Thinking more broadly, carbon pricing bills can specifically be designed to be complementary to TCI and RGGI as well, like Massachusetts Representative Jen Benson’s bill. In a state like Massachusetts, the two cap-and-invest programs would only cover 60% of the state’s carbon dioxide emissions; a carbon price in the building and heating sectors would ensure the entire economy is covered.

Looking ahead

“We know that our transportation system is not working,” Mendelson said about the need to improve transportation infrastructure. TCI is expected to raise billions of dollars annually — something many TCI states desperately need. Maryland alone needs $18 billion in investments to meet their climate goals.

In addition to meeting climate goals, TCI will benefit residents living in these states. Georgetown Climate Center found that investing $3 billion annually would create 100,000 new jobs in the region and save families a total of $13.4 billion in 2030.

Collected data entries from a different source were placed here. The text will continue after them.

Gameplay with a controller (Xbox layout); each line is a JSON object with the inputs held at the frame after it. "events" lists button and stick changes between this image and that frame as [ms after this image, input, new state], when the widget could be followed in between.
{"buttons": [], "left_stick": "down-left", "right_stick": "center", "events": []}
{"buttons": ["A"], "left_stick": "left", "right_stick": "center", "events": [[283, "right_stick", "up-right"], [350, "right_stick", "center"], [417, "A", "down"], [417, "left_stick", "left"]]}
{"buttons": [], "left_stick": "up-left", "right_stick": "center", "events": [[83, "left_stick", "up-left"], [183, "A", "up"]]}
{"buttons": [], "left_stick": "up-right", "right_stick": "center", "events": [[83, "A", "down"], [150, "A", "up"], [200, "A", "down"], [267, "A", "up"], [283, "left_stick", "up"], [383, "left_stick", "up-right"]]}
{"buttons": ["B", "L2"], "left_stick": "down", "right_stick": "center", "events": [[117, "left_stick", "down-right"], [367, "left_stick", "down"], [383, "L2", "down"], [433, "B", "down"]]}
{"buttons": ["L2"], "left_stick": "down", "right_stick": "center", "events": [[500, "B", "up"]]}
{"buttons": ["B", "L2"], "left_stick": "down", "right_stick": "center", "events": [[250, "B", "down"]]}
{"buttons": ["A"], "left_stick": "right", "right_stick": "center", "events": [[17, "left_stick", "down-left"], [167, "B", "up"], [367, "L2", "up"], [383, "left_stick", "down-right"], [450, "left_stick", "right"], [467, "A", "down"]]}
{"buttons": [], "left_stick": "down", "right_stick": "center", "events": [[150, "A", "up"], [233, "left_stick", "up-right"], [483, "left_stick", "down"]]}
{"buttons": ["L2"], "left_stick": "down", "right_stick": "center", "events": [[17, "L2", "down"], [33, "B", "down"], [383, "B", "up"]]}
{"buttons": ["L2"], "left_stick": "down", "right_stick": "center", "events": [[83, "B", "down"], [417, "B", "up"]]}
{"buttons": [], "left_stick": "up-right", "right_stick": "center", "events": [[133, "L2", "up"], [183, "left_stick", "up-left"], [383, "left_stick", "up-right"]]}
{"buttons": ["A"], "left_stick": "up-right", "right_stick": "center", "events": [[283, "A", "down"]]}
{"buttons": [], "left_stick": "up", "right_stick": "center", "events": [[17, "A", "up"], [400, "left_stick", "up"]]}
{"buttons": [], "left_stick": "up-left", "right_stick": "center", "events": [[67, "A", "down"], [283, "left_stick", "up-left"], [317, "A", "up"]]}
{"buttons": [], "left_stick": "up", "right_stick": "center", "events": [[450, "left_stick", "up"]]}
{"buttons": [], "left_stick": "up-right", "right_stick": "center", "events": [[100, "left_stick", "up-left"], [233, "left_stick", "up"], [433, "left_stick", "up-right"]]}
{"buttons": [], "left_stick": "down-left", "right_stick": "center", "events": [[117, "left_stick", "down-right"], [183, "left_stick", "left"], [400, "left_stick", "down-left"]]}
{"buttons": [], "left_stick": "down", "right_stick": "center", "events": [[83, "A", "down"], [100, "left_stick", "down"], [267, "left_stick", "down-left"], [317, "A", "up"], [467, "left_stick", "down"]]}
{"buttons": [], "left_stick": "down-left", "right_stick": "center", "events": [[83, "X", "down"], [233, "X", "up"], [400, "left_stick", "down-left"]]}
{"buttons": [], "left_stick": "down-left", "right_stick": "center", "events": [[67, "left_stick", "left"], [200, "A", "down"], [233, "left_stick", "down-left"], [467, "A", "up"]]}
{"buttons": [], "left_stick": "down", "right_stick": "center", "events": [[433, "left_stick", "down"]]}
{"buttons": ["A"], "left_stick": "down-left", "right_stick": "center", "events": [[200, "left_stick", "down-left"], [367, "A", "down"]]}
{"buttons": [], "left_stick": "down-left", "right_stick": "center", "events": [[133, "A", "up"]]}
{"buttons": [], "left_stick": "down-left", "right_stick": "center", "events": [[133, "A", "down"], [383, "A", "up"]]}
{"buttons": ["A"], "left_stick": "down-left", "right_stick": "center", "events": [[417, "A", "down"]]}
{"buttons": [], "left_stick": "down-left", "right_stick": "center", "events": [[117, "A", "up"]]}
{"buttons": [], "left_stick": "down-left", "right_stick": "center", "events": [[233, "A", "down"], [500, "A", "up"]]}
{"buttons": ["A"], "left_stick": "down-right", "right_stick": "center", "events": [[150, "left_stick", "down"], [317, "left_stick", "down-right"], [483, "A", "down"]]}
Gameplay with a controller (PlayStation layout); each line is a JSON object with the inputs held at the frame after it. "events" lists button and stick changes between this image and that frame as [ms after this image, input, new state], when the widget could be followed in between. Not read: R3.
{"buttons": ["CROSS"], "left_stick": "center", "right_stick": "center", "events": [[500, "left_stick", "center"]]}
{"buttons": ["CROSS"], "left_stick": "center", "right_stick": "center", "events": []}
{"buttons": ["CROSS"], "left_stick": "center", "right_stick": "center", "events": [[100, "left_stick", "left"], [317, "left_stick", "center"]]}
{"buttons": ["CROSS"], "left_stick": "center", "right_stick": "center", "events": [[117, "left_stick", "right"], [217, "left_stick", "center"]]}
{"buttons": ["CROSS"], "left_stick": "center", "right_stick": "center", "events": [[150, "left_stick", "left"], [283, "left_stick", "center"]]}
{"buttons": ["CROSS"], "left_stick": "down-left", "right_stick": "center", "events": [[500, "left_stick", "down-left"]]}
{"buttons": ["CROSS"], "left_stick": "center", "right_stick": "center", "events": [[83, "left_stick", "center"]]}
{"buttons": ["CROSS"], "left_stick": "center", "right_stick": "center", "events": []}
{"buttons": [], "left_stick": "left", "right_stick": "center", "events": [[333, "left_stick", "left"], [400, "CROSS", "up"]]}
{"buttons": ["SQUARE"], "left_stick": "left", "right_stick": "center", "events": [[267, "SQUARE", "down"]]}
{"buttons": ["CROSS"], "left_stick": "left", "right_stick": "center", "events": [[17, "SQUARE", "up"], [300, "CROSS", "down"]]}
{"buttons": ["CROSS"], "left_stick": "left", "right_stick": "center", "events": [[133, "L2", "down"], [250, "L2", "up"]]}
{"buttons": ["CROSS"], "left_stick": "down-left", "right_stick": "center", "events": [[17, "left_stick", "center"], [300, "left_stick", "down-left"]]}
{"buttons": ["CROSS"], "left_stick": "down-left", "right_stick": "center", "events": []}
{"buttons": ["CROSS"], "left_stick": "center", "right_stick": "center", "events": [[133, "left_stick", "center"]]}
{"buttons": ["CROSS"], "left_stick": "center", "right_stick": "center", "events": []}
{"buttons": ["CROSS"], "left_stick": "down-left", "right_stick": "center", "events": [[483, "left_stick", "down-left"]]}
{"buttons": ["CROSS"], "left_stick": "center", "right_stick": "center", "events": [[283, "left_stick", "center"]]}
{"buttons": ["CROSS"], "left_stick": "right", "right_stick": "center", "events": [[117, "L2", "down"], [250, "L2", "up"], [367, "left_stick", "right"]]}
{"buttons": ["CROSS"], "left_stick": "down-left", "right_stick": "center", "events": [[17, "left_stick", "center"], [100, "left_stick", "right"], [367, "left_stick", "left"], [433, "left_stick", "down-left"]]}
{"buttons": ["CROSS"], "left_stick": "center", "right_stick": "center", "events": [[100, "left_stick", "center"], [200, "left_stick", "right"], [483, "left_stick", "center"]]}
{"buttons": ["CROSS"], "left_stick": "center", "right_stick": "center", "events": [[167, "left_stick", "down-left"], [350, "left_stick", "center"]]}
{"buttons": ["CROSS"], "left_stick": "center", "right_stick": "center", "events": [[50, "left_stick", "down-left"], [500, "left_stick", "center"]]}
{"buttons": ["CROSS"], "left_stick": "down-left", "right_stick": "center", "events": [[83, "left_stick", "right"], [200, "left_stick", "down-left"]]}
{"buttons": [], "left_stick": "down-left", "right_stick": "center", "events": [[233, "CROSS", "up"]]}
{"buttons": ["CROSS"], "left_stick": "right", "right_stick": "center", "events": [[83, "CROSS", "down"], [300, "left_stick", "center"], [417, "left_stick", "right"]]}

“It’s going to be a very busy two years in the TCI world,” Stutt said, “particularly in the next six months.” TCI program implementation will start as early as 2022, but there’s work that still needs to be done. The biggest thing you can do? Get engaged in the conversation and “hold your state leaders accountable” for the promises states make to vulnerable or under-served communities.

TCI will generate funds that states will help create a “cleaner, more equitable, more accessible transportation future.” As Stutt points out, “we can’t afford to wait” anymore.